We're Die-hards and all, but…..


We are die hard baseball fans, no one can doubt that. We are just not sure about spending eternity encased in an officially liscensed Major League Baseball Urn. Eternal Image is the company that came up with the bright idea.

From their website:

Urns will be available beginning in mid-March 2007, beginning with eight teams:
the reigning World Series Champions, St. Louis Cardinals, as well as the Atlanta
Braves, Boston Red Sox, Chicago Cubs, Detroit Tigers, Los Angeles Dodgers, New
York Yankees and Philadelphia Phillies. Twelve more teams will be added to the
line in late 2007 with the balance of 10 teams added in 2008.

They also have ‘soon to be available caskets’ ready for market this spring.
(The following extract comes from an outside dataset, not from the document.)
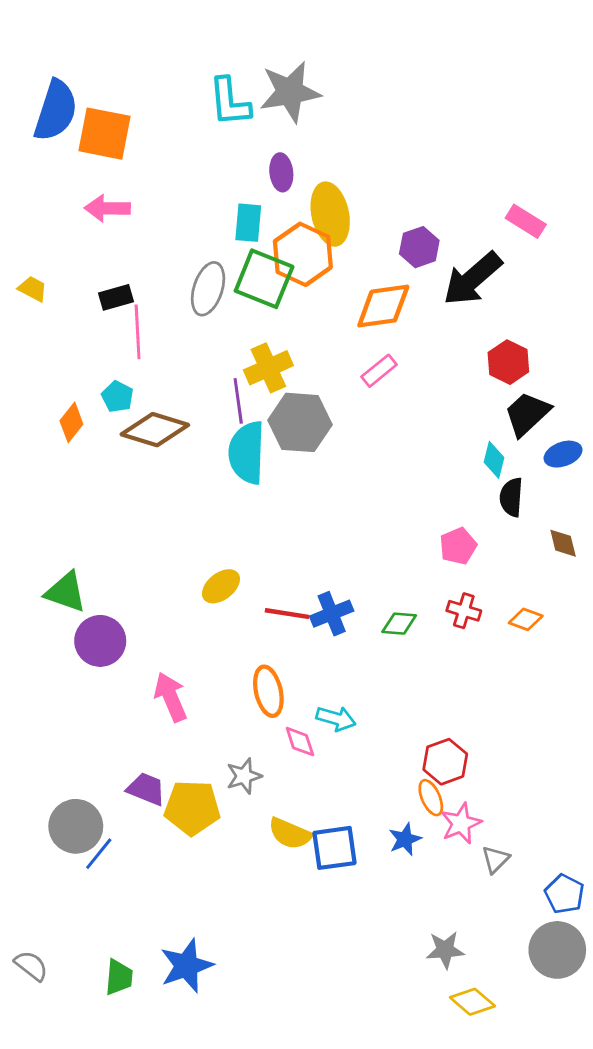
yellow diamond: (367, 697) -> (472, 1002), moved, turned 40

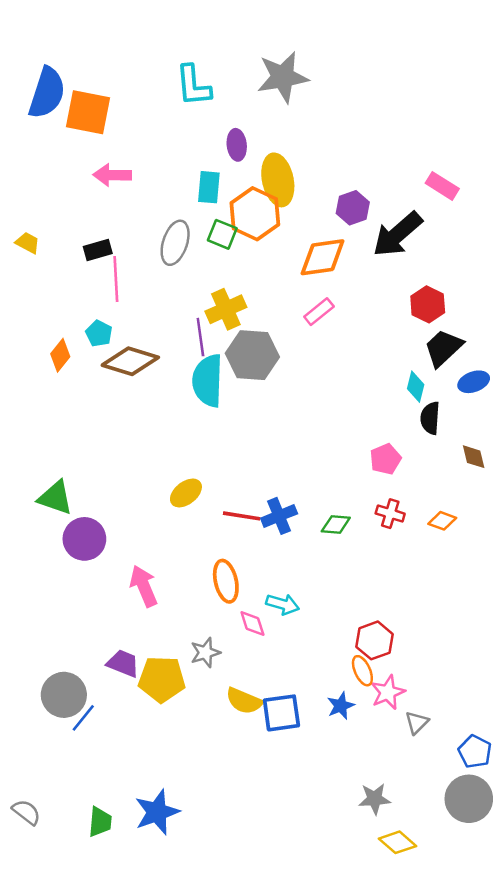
gray star: (290, 92) -> (283, 77), moved
pink arrow: (107, 208) -> (112, 175), moved
green square: (264, 279) -> (222, 234), size x0.6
I have to say, if I was a lifelong bachelor, and I didn’t wanna buried with the future Mrs. Clint (Steph), hell I’d do it. One of these badboys will only run you $700 and gives you the option of putting an autographed baseball of your choice overtop of your remains. The thought of having a HOF from the current Indians squad overtop of me for eternity doesn’t frighten me all that bad. I’m not so sure I wanna be buried at all. I might instruct my kids to put my ashes on the family room mantle, with my first born son getting me in my MLB Urn.

Deadspin first broke with the story this morning, and it certainly generated some interesting thoughts on my part. I would feel pretty weird about having my ashes scattered all over some weird area, no matter where it may be. Hell who knows, one thing is for sure, when your dead, you don’t know any of it happened. Why not put your crap in an urn and just chill. At least if your great, great grandson is a baseball fan you don’t have to worry about him throwing you out someday.

Great idea on the company of Eternal Image’s part. It leaves us thinking, why didn’t we think of that? Here is what Eternal Image’s CEO, Clint Mytych had to say in an interview with the New York Times:

“We feel the creativity’s been bred out of the funeral industry,” “I think they’re progressive minded,” Mytych said by telephone from his office in Farmington Hills, Mich. “We sold baseball the deal over the phone and never met in person. All they saw were concept drawings.”

“If your uncle dies and he was a passionate Red Sox fan,” he said, responding with a rhetorical question, “is it really more fitting to have him cremated and just put him in a regular urn, or one like this that supports his passion, makes the remembrance that much sweeter?”